Carrie: Where do you seek inspiration when you feel stuck?
I make time for a two hour walk almost every day. I bring my notebook, I know what issues, projects, problems I have to think through. And then I walk. This gives me some real space to think and work through the traffic jams in my brain that sometimes cause the flow to stop.
The poets were right, all the answers to your questions can be found in Nature. If I get really stuck, I ask a tree.
Carrie: What is one creative resource you can’t live without?
My work ethic. Jack London said, “You can’t wait for creative inspiration, you have to go after it with a club.”
I just keep showing up to work and if I’m not feeling it, I do the work anyway.

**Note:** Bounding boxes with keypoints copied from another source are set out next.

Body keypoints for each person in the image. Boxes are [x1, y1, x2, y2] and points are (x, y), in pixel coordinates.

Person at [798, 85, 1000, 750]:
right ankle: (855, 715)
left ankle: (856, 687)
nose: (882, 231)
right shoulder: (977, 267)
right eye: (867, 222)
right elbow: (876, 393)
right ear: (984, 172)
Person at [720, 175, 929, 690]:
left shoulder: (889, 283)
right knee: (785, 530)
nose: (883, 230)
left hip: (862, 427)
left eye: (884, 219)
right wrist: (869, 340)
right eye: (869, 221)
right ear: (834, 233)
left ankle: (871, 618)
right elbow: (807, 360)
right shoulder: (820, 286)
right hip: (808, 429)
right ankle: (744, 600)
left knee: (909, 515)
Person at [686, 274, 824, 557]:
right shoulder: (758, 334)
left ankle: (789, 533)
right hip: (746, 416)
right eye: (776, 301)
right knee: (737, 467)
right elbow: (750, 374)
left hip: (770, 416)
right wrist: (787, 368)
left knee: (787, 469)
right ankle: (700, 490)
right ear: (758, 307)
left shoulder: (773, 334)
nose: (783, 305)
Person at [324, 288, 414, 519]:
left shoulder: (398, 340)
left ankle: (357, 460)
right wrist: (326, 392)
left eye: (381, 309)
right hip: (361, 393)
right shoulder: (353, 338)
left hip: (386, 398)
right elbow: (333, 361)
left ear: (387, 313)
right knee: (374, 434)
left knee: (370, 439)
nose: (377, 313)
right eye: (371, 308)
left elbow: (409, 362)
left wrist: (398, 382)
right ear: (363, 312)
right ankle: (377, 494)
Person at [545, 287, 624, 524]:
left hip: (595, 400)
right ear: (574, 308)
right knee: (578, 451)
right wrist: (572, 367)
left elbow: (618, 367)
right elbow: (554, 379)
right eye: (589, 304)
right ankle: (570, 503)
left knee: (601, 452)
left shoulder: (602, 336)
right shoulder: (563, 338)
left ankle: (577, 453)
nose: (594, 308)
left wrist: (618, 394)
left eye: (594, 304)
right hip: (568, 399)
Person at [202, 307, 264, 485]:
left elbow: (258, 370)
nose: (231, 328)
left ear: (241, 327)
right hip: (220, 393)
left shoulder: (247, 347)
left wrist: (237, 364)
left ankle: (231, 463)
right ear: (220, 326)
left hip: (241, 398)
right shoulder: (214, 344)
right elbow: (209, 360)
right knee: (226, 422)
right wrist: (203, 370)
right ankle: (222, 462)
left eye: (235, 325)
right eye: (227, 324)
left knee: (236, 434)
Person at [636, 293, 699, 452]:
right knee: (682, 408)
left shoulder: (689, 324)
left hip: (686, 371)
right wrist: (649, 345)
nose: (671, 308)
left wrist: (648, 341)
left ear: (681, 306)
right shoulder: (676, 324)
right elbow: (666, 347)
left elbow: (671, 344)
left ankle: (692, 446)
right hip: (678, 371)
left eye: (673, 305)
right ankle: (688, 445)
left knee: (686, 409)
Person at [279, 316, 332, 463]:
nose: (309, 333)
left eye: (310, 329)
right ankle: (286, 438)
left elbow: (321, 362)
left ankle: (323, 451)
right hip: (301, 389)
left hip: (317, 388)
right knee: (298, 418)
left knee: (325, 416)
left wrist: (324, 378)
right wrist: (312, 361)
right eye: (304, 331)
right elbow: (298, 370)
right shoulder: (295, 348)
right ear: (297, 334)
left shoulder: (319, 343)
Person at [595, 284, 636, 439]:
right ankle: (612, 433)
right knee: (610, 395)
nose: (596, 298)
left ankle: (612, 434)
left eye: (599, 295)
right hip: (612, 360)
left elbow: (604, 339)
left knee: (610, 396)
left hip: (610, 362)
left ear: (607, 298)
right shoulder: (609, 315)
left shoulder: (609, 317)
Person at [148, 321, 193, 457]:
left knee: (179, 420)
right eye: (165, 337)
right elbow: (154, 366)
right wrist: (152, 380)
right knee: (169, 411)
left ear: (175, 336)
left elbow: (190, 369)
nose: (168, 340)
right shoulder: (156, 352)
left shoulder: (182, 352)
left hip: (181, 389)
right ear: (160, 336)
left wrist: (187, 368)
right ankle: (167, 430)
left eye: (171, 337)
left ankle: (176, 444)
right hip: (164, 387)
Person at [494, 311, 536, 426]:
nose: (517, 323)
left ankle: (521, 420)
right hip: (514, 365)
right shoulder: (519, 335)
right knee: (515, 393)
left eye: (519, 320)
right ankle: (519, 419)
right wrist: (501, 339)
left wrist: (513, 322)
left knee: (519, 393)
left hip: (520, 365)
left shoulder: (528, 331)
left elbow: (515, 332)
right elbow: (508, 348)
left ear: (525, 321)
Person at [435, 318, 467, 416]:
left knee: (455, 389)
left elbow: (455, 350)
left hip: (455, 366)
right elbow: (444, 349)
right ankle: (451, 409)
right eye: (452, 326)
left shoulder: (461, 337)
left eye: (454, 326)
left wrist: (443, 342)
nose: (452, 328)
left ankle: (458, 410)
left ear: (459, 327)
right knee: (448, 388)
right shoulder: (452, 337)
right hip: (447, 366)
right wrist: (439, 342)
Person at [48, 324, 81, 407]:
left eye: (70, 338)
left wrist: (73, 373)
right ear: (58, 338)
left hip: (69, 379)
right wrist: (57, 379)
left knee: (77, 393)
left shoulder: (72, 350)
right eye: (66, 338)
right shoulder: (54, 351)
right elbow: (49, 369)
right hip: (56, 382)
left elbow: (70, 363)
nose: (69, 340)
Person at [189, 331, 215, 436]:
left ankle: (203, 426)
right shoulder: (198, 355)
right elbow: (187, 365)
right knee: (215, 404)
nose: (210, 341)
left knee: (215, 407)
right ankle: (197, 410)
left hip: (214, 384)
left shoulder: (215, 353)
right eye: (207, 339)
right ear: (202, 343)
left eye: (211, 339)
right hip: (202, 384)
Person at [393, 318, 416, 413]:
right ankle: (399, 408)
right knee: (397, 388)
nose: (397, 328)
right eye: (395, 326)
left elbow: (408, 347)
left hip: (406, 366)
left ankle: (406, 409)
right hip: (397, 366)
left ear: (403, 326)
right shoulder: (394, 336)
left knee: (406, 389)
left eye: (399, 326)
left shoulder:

“I just keep showing up to work and if I’m not feeling it, I do the work anyway.” (Click to Tweet)
Carrie: How do you define success?
Learning how to sing your song, and then singing it loud and true until people start to dance along.
Carrie: How do you define Creativity?
I think that anyone can have a good idea, but real creativity is putting those ideas to work.
BE COURAGEOUSLY CREATIVE: It’s time for some individual reflection. Do you “keep showing up” to your creative projects even when you are “not feeling it?” Tell us how you keep at your creative dreams in the comments below.
Additional Contact Info for Crista Cloutier:
*Please Note: Featured Image Credit: Rich Ward*
Dear Crista,
I don’t know if you remember me but I would often come into the print shop while you were next to the Mesa Arts Center. I, retired, continue to offer and enjoy sharing what I know about painting/printmaking at the MAC.
Wonderful, reading this just brought such joy to me to see someone arduously maintaining their vision as an artist.
I had recently been thinking about you, actually, thinking about meeting up and having an “art talk”. My work was represented in Scottsdale for over two decades until recently, our gallery that has been in business for 40 years is finally, like so many other neighboring galleries, closing it’s doors.
I like your term “reinvent” because although it’s sort of like losing a sibling, or parent or something very close to you that I also feel a sense of “freedom” to reinvent and flow to other tributaries I have looked at from afar for a long time.
Anyhow, congratulations and enjoy the thrill of the futures uncertainties as they are sure to mold into what you wish in your creative journey.
David thank you so much for sharing your thoughts and experience with Crista. Best wishes to you David and welcome to Artist Think.